Schools are still far from eliminating hazing. Although McGill declares itself a “hazing-free environment” on its website, its deputy provost admitted it does not uphold the promise. The concession came in an interview with The Globe and Mail regarding a recent report on the hazing of an 18-year-old basketball player in 2015. His head was pillow-cased, his hands duct-taped to a bottle of vodka, and his experience happened to mark the 10th anniversary of a notorious incident in which a McGill football rookie was forced onto hands and knees and assaulted with a broomstick.

McGill has become just one hazing crime zone. In universities across the country, not only senior athletes but also senior students in programs from nursing to engineering have initiated newcomers with gagging, hair removal and other acts approaching the cruelty of the 2005 attack on the McGill football player.

While American schools tend to treat each incident as one-off misdemeanours or crimes, Canadians have come to recognize hazing as an epidemic. Mike Havey, athletic director at the University of Windsor, says the school holds mandatory anti-hazing workshops to convince seniors not to perpetuate their own suffering. “I think that’s the cycle we have to try to break,” says Havey. “Just because it happened to you doesn’t make it right.” Given that hazing can make teams perform worse, Havey says the workshops try to “appeal to their competitiveness,” rather than present new hazing restrictions as “a loss of opportunity to get revenge.”

RELATED: Ryerson’s president right on hazing

Vengeance is a motivating force for many hazers. “It vindicates them from being hazed,” says Jay Johnson, an associate professor of kinesiology at the University of Manitoba who has studied hazing among more than 1,000 students. “You’re going to have people who were hazed and are waiting to be the hazers, but when the change comes down or is adopted, the transition has to be made.”

The transition period must offer alternatives. Johnson has taken teams on canoe trips and high-ropes courses, in hopes that the ziplines and obstacle courses will fulfill the need for team bonding, as well as give the seniors some power over rookies. “Sport operates as a dictatorship, from the coach down,” says Johnson. “Doing something like tweaking the culture is really tough. You can involve the military aspect of it, do something where the rookies are not still in control.”

Although a coach might prevent athletes from subjugating rookies on buses or at practice, Johnson says athletes are finding new methods. “They have become pretty sophisticated at working around the system,” he says. “Young people are savvy enough to protect themselves, so people who shouldn’t hear about it don’t hear about it. That’s where we get into dangerous territory.”

Dangerous territory, in recent years, has included a frat house at the University of Alberta where students in 2010 were threatened with wooden paddles, made to eat onions, vomit, and eat those onions again. The fraternity faced little punishment except the loss of its status as a student group. Similarly, the men’s and women’s basketball teams at McGill were merely put on probation, with the terms of the probation kept confidential.

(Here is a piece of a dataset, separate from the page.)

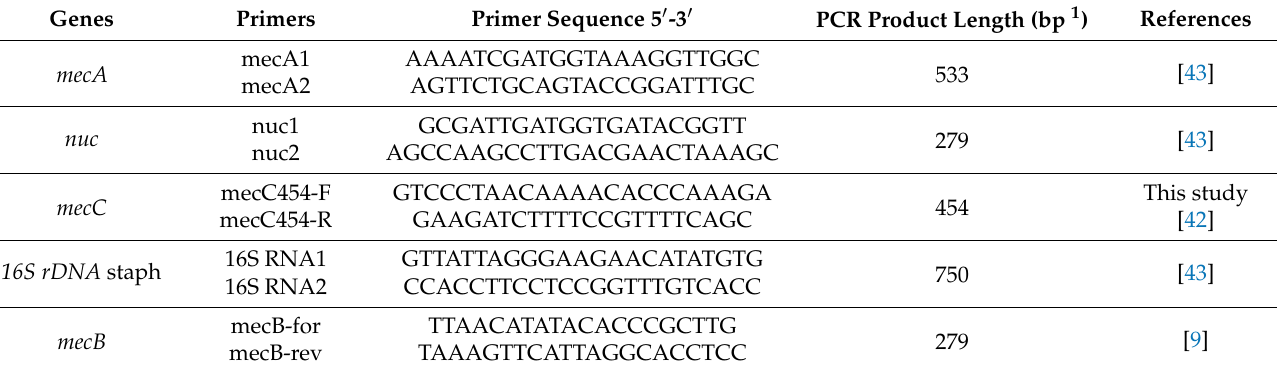
Table 3. Primers used for the mecA/nuc , mecC/16S rDNA staph and mecB gene detection by PCR.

Still, the end of hazing may be on the horizon. Tristen Giusto, a first year football player at Mount Allison University in Sackville, N.B., says his welcoming involved only the encouragement to stand on a public bench and sing. He felt no pressure to do so, and he doesn’t understand why any rookie would tolerate abuse. “You’d have to be pretty stupid,” he says, “to get yourself in a situation to get hit by a paddle.”

Correction: An earlier version of this article stated that a hockey player at McGill University underwent a widely-publicized hazing incident in 2005. The athlete was a football player, not a hockey player.